CHARLESTON — A 2017 lawsuit filed by 29 former students of Miracle Meadows School has settled for $51.9 million.
The settlement was finalized Oct. 27. The 29 students alleged in the suit that they had suffered physical, mental and sexual abuse during their time at the school by individuals who ran the boarding school in Salem.
The former students alleged that those who ran the Christian boarding school forced them to perform manual labor, beat them, starved them, kept them in isolation rooms for long periods of time and would chain and shackle them to beds.
“The abuse suffered by these children would shock the conscious of any West Virginian,” Jesse Forbes, the attorney for the plaintiffs, said. “They were stripped naked, handcuffed, sexually abused and kept in a 5-by-8-foot room with a coffee can for a toilet. This is the stuff straight from a horror movie.”

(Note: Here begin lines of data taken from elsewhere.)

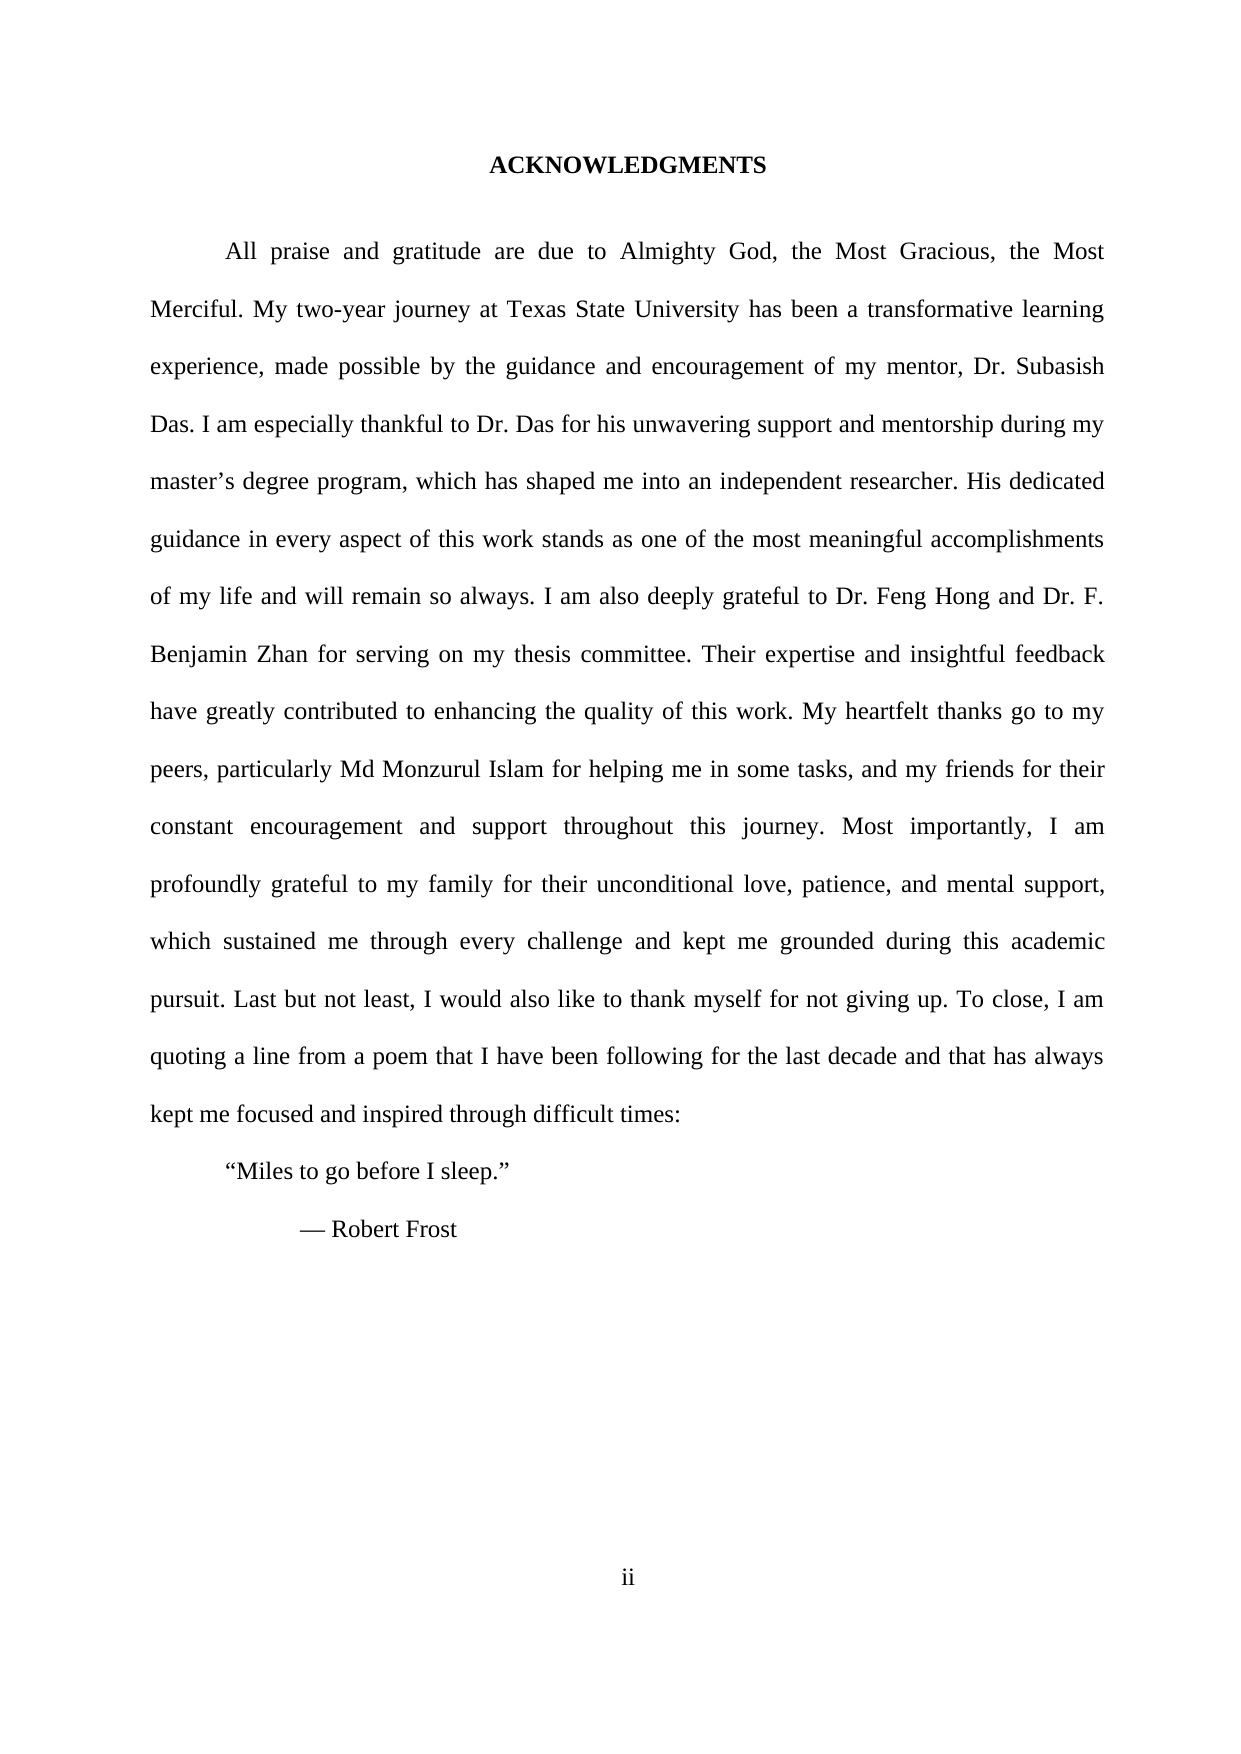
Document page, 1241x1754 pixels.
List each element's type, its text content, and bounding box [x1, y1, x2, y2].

text ACKNOWLEDGMENTS [150, 150, 1106, 179]
text — Robert Frost [225, 1214, 1106, 1242]
text “Miles to go before I sleep.” [150, 1156, 1106, 1185]
text All praise and gratitude are due to Almighty God, the Most Gracious, the Most Merciful. My two-year journey at Texas State University has been a transformative learning experience, made possible by the guidance and encouragement of my mentor, Dr. Subasish Das. I am especially thankful to Dr. Das for his unwavering support and mentorship during my master’s degree program, which has shaped me into an independent researcher. His dedicated guidance in every aspect of this work stands as one of the most meaningful accomplishments of my life and will remain so always. I am also deeply grateful to Dr. Feng Hong and Dr. F. Benjamin Zhan for serving on my thesis committee. Their expertise and insightful feedback have greatly contributed to enhancing the quality of this work. My heartfelt thanks go to my peers, particularly Md Monzurul Islam for helping me in some tasks, and my friends for their constant encouragement and support throughout this journey. Most importantly, I am profoundly grateful to my family for their unconditional love, patience, and mental support, which sustained me through every challenge and kept me grounded during this academic pursuit. Last but not least, I would also like to thank myself for not giving up. To close, I am quoting a line from a poem that I have been following for the last decade and that has always kept me focused and inspired through difficult times: [150, 236, 1106, 1127]
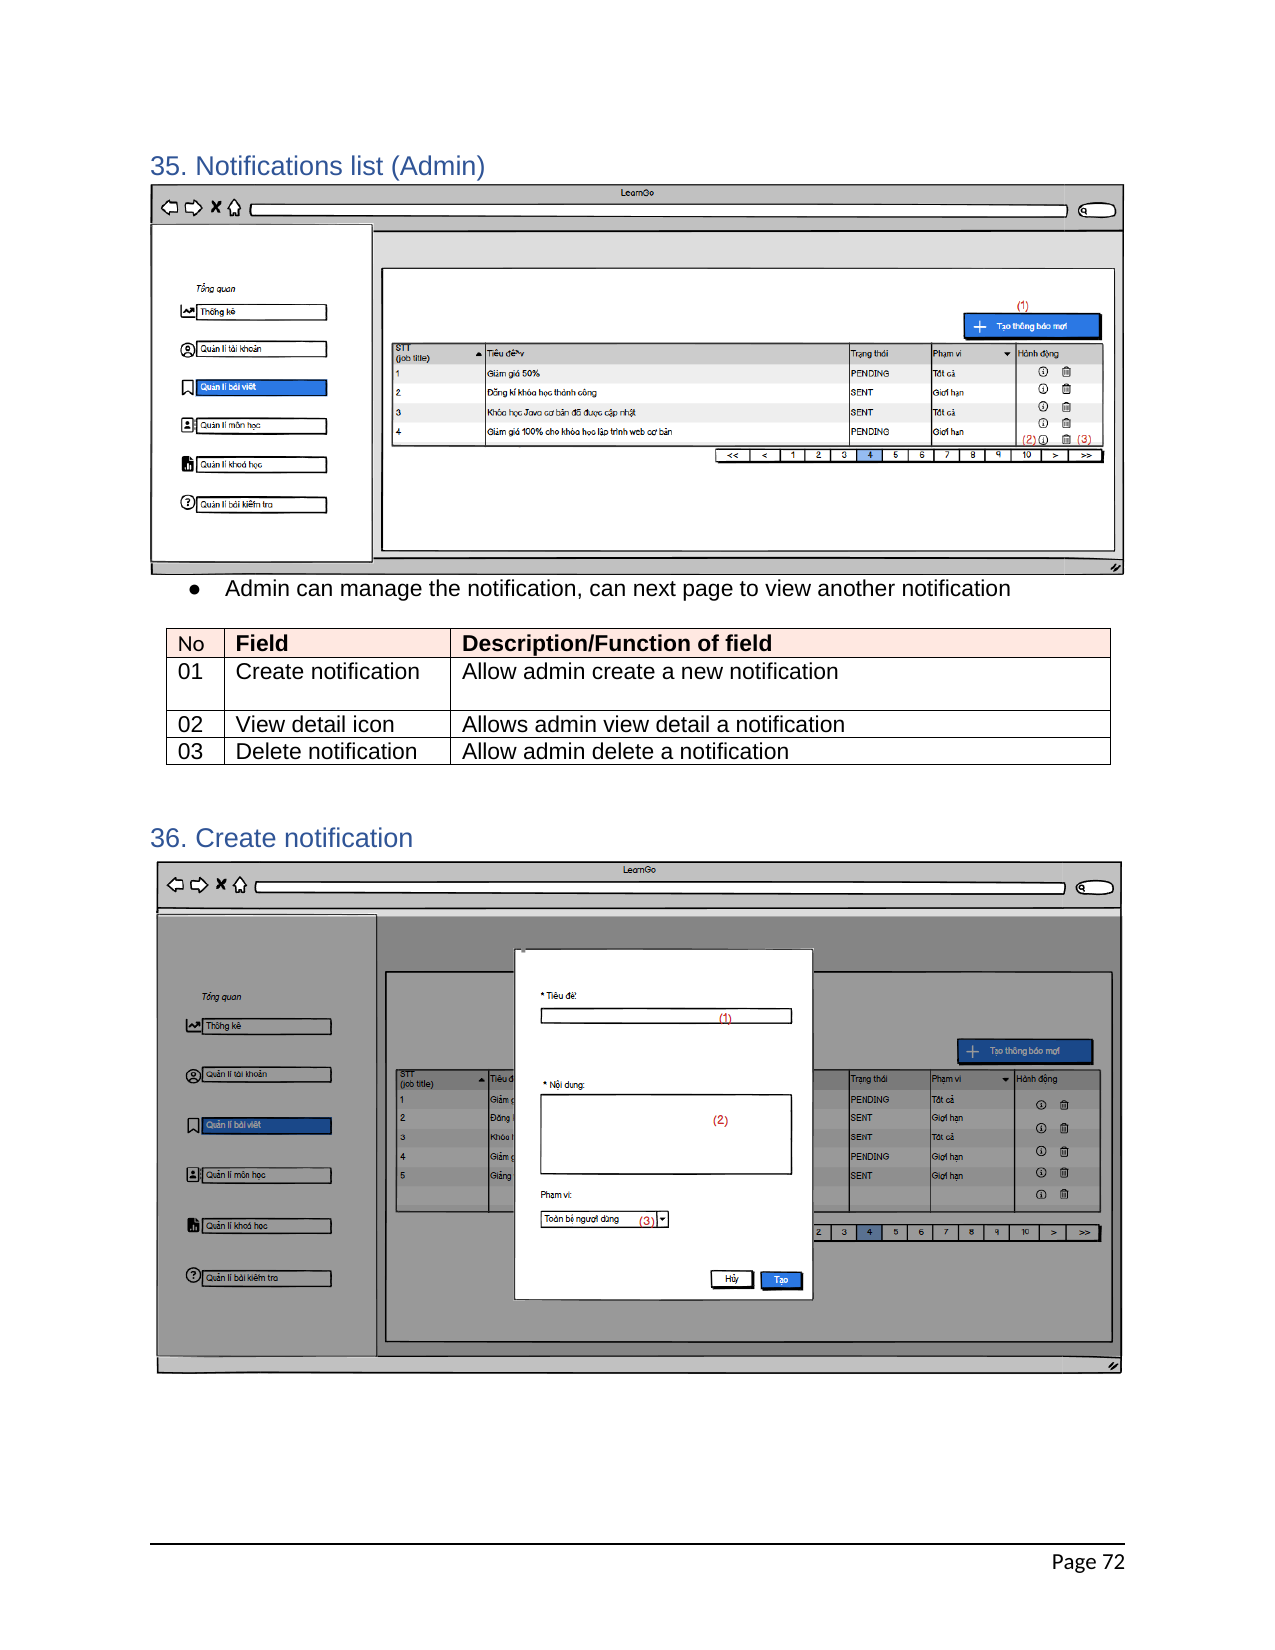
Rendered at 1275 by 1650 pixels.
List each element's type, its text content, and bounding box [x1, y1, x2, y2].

picture [150, 181, 1125, 575]
picture [150, 853, 1125, 1387]
subtitle 35. Notifications list (Admin) [150, 150, 1125, 181]
list Admin can manage the notification, can next page to view another notification [187, 575, 1125, 601]
subtitle 36. Create notification [150, 822, 1125, 853]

Authorities had investigated the boarding school several times since it opened in 1987. The school pledged to be a school for wayward children aged 6 to 17. It was shut down in 2014. It was founded by Gayle Clark and her husband. Clark was eventually sentenced to jail time and probation in 2016.
“I have spent years as a guardian ad litem for abused children in this state and I have never seen anything like this,” Forbes said. “These children were tortured in ways that people couldn’t even dream about in their worst nightmares, and the fact that it continued over so many decades is truly shocking.”
Charleston attorney Scott Long also represented the plaintiffs. He said the case was complex when working to settle for an appropriate amount for the students.
“This settlement will finally bring justice to these innocent children, now adults, and hopefully allow them to begin to heal,” Long said. “The horrific abuse has come to an end but without setting aside money to provide these former children the healing services they desperately need their abuse would continue.”
The plaintiffs were also represented by Brian Kent and Guy D’Andrea of Laffey, Bucci & Kent LLP in Philadelphia.
Many of the plaintiffs alleged the children suffered significant abuse at the hands of the defendants, as well as other children who were enrolled there. They alleged the defendants owed a legal duty to the plaintiffs to care for them and to not be negligent, but they repeatedly breached that duty of care.
The plaintiffs alleged the defendants failed to inform parents of the incidents of child abuse and neglect, as well as failing to inform the appropriate authorities.
The defendants also negligently failed to ensure that its employees had proper and adequate training and experience to protect the students from harm, according to the suit.
The plaintiffs suffered serious emotional distress because of the defendants’ actions. The plaintiffs also say the defendants were aware of the child abuse and mistreatment as far back as December 2000.